Nothing in the entries should change; repeat them exactly.

## Data extract
-- Opening Marker --
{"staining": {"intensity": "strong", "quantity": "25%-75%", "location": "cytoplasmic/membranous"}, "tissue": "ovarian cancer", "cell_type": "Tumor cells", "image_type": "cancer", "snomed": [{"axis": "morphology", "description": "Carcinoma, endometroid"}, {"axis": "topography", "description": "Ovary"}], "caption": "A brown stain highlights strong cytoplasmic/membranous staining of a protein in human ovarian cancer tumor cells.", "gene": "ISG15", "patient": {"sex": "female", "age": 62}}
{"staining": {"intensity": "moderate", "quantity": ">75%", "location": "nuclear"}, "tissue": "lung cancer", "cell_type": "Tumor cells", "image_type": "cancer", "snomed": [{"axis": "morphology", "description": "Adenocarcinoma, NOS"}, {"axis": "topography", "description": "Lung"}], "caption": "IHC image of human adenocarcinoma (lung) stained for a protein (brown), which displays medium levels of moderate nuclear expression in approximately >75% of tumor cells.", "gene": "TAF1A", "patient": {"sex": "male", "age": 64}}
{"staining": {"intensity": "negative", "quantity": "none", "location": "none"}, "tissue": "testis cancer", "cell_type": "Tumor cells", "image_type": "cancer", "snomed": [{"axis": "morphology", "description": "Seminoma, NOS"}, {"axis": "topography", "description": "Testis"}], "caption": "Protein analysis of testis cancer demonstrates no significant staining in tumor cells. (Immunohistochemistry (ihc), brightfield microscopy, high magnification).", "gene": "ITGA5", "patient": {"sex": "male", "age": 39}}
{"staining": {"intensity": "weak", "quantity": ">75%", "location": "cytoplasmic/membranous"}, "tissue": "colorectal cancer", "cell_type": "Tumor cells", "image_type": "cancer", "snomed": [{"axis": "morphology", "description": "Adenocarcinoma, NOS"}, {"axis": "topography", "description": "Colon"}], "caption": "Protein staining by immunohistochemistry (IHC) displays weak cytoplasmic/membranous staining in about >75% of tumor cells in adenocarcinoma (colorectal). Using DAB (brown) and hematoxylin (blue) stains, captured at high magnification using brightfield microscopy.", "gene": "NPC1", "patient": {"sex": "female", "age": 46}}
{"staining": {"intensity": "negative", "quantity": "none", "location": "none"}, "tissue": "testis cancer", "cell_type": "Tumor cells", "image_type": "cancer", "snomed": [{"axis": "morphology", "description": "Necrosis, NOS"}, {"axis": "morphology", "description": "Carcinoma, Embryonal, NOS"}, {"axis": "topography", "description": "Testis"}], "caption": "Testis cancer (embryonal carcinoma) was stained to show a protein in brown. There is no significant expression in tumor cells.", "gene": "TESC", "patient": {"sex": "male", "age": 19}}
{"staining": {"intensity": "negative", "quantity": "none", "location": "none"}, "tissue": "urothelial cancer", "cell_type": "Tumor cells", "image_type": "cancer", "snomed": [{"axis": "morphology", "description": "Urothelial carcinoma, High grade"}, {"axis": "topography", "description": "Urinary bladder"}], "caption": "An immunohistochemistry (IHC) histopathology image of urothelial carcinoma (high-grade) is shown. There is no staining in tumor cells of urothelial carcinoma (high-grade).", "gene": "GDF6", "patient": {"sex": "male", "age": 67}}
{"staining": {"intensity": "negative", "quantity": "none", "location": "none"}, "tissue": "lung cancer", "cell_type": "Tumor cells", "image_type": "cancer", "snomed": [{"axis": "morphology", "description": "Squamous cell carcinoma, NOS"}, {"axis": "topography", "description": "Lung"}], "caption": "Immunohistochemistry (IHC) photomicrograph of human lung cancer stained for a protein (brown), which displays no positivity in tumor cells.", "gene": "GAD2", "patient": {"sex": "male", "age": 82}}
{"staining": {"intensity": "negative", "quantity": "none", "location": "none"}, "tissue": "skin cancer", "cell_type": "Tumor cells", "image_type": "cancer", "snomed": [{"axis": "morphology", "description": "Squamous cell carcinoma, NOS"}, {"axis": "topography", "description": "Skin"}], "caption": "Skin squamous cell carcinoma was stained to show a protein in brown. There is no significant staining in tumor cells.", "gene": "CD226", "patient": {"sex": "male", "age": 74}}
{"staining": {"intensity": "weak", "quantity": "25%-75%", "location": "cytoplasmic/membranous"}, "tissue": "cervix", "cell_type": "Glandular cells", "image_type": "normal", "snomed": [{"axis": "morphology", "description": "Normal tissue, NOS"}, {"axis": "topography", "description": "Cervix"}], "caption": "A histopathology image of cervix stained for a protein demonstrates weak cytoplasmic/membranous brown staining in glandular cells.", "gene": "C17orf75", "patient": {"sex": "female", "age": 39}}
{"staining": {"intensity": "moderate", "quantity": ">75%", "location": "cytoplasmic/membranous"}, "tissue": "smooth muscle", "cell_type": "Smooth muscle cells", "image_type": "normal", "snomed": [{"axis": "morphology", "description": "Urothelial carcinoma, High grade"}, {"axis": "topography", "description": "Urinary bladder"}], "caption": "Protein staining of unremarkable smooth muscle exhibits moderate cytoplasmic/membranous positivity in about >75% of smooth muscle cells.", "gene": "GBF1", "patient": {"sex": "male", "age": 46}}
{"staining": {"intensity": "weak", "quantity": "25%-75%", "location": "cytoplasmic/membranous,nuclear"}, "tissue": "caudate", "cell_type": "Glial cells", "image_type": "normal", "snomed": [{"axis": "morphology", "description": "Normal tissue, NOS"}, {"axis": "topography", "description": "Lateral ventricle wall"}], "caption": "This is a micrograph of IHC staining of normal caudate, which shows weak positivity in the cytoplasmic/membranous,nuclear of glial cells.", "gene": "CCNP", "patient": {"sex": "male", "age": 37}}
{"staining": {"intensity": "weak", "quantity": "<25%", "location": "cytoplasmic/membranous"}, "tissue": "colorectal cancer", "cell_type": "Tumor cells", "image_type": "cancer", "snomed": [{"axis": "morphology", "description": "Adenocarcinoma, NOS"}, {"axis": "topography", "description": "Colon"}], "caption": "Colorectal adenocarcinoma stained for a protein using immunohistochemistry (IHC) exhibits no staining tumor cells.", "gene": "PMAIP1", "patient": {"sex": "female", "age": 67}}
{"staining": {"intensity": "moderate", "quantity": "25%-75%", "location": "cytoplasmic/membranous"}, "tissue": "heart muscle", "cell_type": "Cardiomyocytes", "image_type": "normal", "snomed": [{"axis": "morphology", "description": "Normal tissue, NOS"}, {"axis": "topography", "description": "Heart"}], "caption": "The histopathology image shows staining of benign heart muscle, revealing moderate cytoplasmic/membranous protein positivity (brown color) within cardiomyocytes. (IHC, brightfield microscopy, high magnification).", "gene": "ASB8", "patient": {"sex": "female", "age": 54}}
-- Closing Marker --
## Response
{"staining": {"intensity": "strong", "quantity": "25%-75%", "location": "cytoplasmic/membranous"}, "tissue": "ovarian cancer", "cell_type": "Tumor cells", "image_type": "cancer", "snomed": [{"axis": "morphology", "description": "Carcinoma, endometroid"}, {"axis": "topography", "description": "Ovary"}], "caption": "A brown stain highlights strong cytoplasmic/membranous staining of a protein in human ovarian cancer tumor cells.", "gene": "ISG15", "patient": {"sex": "female", "age": 62}}
{"staining": {"intensity": "moderate", "quantity": ">75%", "location": "nuclear"}, "tissue": "lung cancer", "cell_type": "Tumor cells", "image_type": "cancer", "snomed": [{"axis": "morphology", "description": "Adenocarcinoma, NOS"}, {"axis": "topography", "description": "Lung"}], "caption": "IHC image of human adenocarcinoma (lung) stained for a protein (brown), which displays medium levels of moderate nuclear expression in approximately >75% of tumor cells.", "gene": "TAF1A", "patient": {"sex": "male", "age": 64}}
{"staining": {"intensity": "negative", "quantity": "none", "location": "none"}, "tissue": "testis cancer", "cell_type": "Tumor cells", "image_type": "cancer", "snomed": [{"axis": "morphology", "description": "Seminoma, NOS"}, {"axis": "topography", "description": "Testis"}], "caption": "Protein analysis of testis cancer demonstrates no significant staining in tumor cells. (Immunohistochemistry (ihc), brightfield microscopy, high magnification).", "gene": "ITGA5", "patient": {"sex": "male", "age": 39}}
{"staining": {"intensity": "weak", "quantity": ">75%", "location": "cytoplasmic/membranous"}, "tissue": "colorectal cancer", "cell_type": "Tumor cells", "image_type": "cancer", "snomed": [{"axis": "morphology", "description": "Adenocarcinoma, NOS"}, {"axis": "topography", "description": "Colon"}], "caption": "Protein staining by immunohistochemistry (IHC) displays weak cytoplasmic/membranous staining in about >75% of tumor cells in adenocarcinoma (colorectal). Using DAB (brown) and hematoxylin (blue) stains, captured at high magnification using brightfield microscopy.", "gene": "NPC1", "patient": {"sex": "female", "age": 46}}
{"staining": {"intensity": "negative", "quantity": "none", "location": "none"}, "tissue": "testis cancer", "cell_type": "Tumor cells", "image_type": "cancer", "snomed": [{"axis": "morphology", "description": "Necrosis, NOS"}, {"axis": "morphology", "description": "Carcinoma, Embryonal, NOS"}, {"axis": "topography", "description": "Testis"}], "caption": "Testis cancer (embryonal carcinoma) was stained to show a protein in brown. There is no significant expression in tumor cells.", "gene": "TESC", "patient": {"sex": "male", "age": 19}}
{"staining": {"intensity": "negative", "quantity": "none", "location": "none"}, "tissue": "urothelial cancer", "cell_type": "Tumor cells", "image_type": "cancer", "snomed": [{"axis": "morphology", "description": "Urothelial carcinoma, High grade"}, {"axis": "topography", "description": "Urinary bladder"}], "caption": "An immunohistochemistry (IHC) histopathology image of urothelial carcinoma (high-grade) is shown. There is no staining in tumor cells of urothelial carcinoma (high-grade).", "gene": "GDF6", "patient": {"sex": "male", "age": 67}}
{"staining": {"intensity": "negative", "quantity": "none", "location": "none"}, "tissue": "lung cancer", "cell_type": "Tumor cells", "image_type": "cancer", "snomed": [{"axis": "morphology", "description": "Squamous cell carcinoma, NOS"}, {"axis": "topography", "description": "Lung"}], "caption": "Immunohistochemistry (IHC) photomicrograph of human lung cancer stained for a protein (brown), which displays no positivity in tumor cells.", "gene": "GAD2", "patient": {"sex": "male", "age": 82}}
{"staining": {"intensity": "negative", "quantity": "none", "location": "none"}, "tissue": "skin cancer", "cell_type": "Tumor cells", "image_type": "cancer", "snomed": [{"axis": "morphology", "description": "Squamous cell carcinoma, NOS"}, {"axis": "topography", "description": "Skin"}], "caption": "Skin squamous cell carcinoma was stained to show a protein in brown. There is no significant staining in tumor cells.", "gene": "CD226", "patient": {"sex": "male", "age": 74}}
{"staining": {"intensity": "weak", "quantity": "25%-75%", "location": "cytoplasmic/membranous"}, "tissue": "cervix", "cell_type": "Glandular cells", "image_type": "normal", "snomed": [{"axis": "morphology", "description": "Normal tissue, NOS"}, {"axis": "topography", "description": "Cervix"}], "caption": "A histopathology image of cervix stained for a protein demonstrates weak cytoplasmic/membranous brown staining in glandular cells.", "gene": "C17orf75", "patient": {"sex": "female", "age": 39}}
{"staining": {"intensity": "moderate", "quantity": ">75%", "location": "cytoplasmic/membranous"}, "tissue": "smooth muscle", "cell_type": "Smooth muscle cells", "image_type": "normal", "snomed": [{"axis": "morphology", "description": "Urothelial carcinoma, High grade"}, {"axis": "topography", "description": "Urinary bladder"}], "caption": "Protein staining of unremarkable smooth muscle exhibits moderate cytoplasmic/membranous positivity in about >75% of smooth muscle cells.", "gene": "GBF1", "patient": {"sex": "male", "age": 46}}
{"staining": {"intensity": "weak", "quantity": "25%-75%", "location": "cytoplasmic/membranous,nuclear"}, "tissue": "caudate", "cell_type": "Glial cells", "image_type": "normal", "snomed": [{"axis": "morphology", "description": "Normal tissue, NOS"}, {"axis": "topography", "description": "Lateral ventricle wall"}], "caption": "This is a micrograph of IHC staining of normal caudate, which shows weak positivity in the cytoplasmic/membranous,nuclear of glial cells.", "gene": "CCNP", "patient": {"sex": "male", "age": 37}}
{"staining": {"intensity": "weak", "quantity": "<25%", "location": "cytoplasmic/membranous"}, "tissue": "colorectal cancer", "cell_type": "Tumor cells", "image_type": "cancer", "snomed": [{"axis": "morphology", "description": "Adenocarcinoma, NOS"}, {"axis": "topography", "description": "Colon"}], "caption": "Colorectal adenocarcinoma stained for a protein using immunohistochemistry (IHC) exhibits no staining tumor cells.", "gene": "PMAIP1", "patient": {"sex": "female", "age": 67}}
{"staining": {"intensity": "moderate", "quantity": "25%-75%", "location": "cytoplasmic/membranous"}, "tissue": "heart muscle", "cell_type": "Cardiomyocytes", "image_type": "normal", "snomed": [{"axis": "morphology", "description": "Normal tissue, NOS"}, {"axis": "topography", "description": "Heart"}], "caption": "The histopathology image shows staining of benign heart muscle, revealing moderate cytoplasmic/membranous protein positivity (brown color) within cardiomyocytes. (IHC, brightfield microscopy, high magnification).", "gene": "ASB8", "patient": {"sex": "female", "age": 54}}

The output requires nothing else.